Daring maneuver: A crane-like setup designed to get Curiosity safely to the Martian surface.

In addition to instruments for recording the weather or the cosmic radiation, CheMin and SAM are used particularly for the geological field research. Both experiments make it possible to accurately determine the composition of minerals. SAM measures the isotopic ratio of carbon and oxygen in a sample so that the researchers can draw conclusions about the geological history of the red planet. And more is yet to come: the ensemble of mass spectrometer, laser spectrometer and gas chromatograph can also “sniff” out organic substances and thereby find out whether the fundamental building bricks of life are present on Mars.

The choice of landing site is ideal for this: the Gale crater, named after the Australian astronomer Walter F. Gale (1865 to 1945), lies in the Elysium volcanic region and was formed at least three billion years ago in a meteorite impact. Its central mountain, Aeolus Mons, towers up to five kilometres into the sky and consists of layered rock. It is obvious that erosion processes such as wind, maybe even flowing water, were at work here and have left their mark on the ground.

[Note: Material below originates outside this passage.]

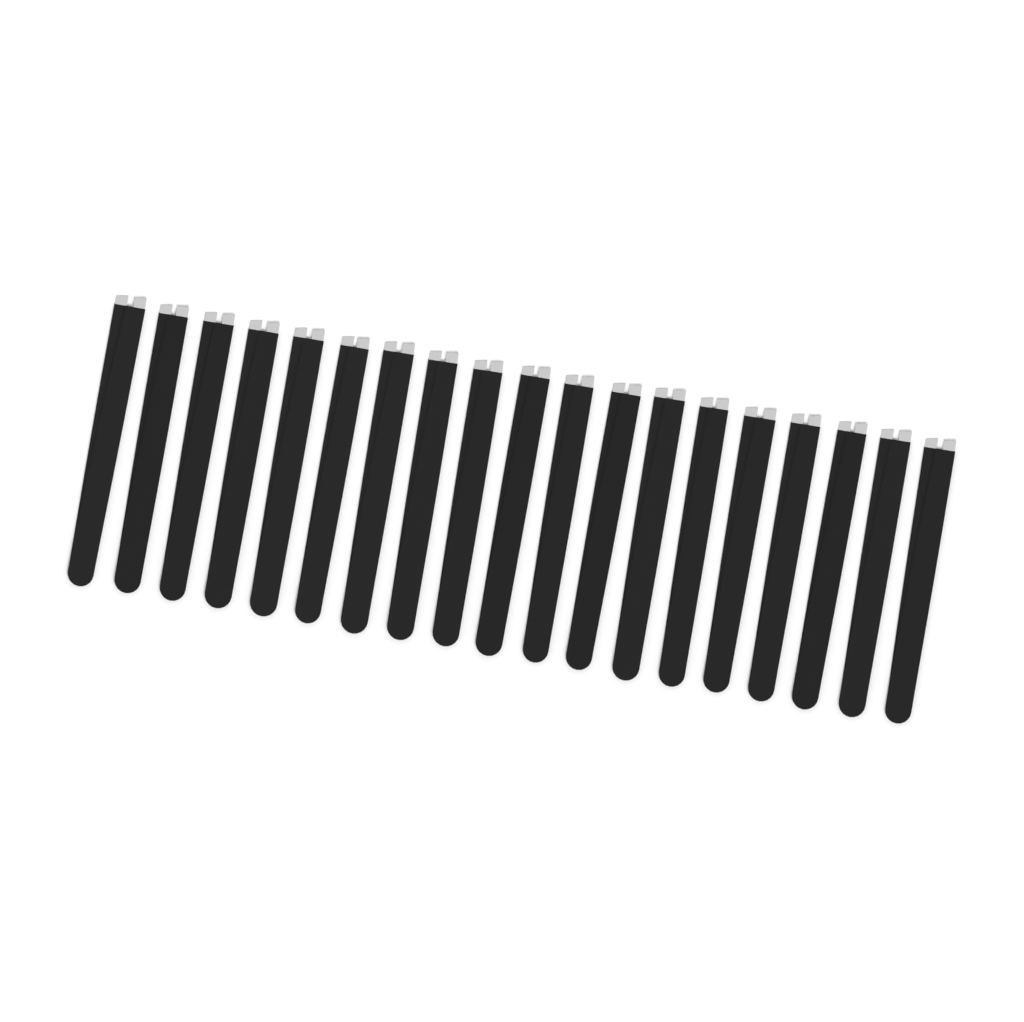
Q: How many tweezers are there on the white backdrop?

Curiosity is to land at the foot of the mountain. On the pictures taken by other space probes the region appears flat. Nevertheless, the scientists hope for fascinating insights and views. Over the next two years the rover will travel around two dozen kilometres. And - if it remains in good health – it will also climb the mountain. Mars research would then have reached its peak in the truest sense of the word.